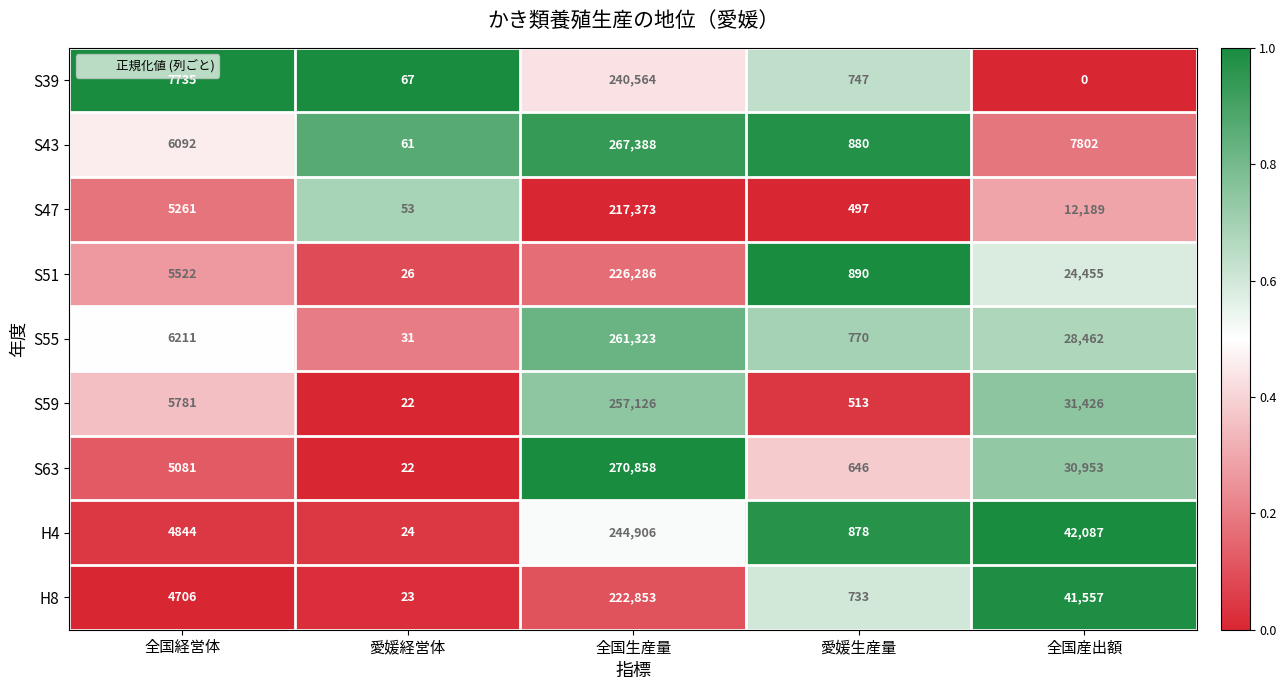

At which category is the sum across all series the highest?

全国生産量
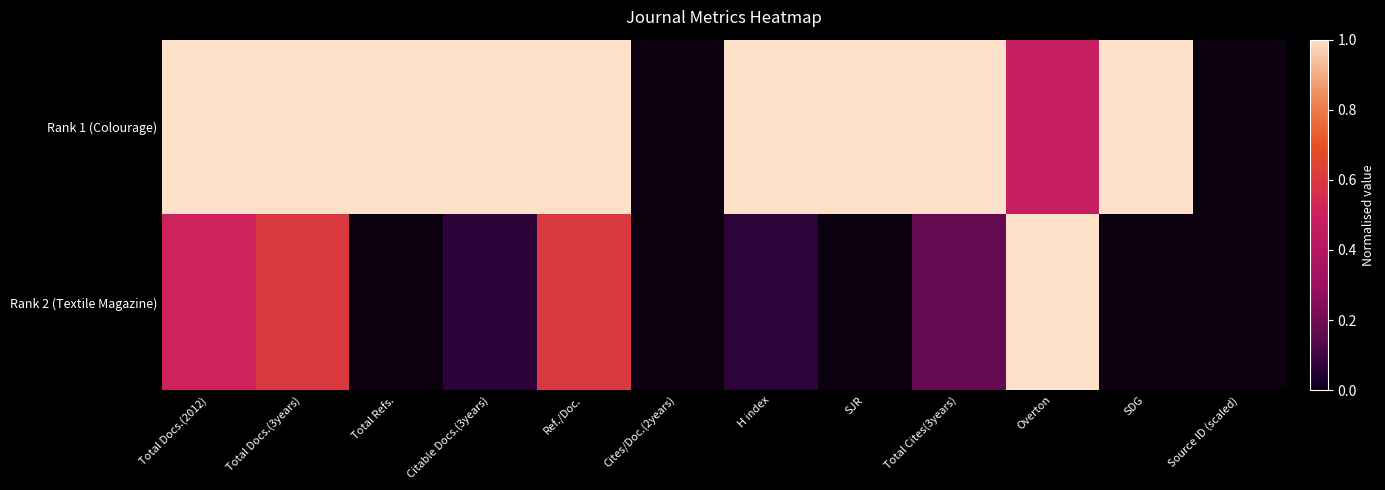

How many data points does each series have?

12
========
Render the rows above as a numbered list with one item per line, skipping blank lines and leaving out the pictures.

1. At which category is the sum across all series the highest?
2. 全国生産量
3. How many data points does each series have?
4. 12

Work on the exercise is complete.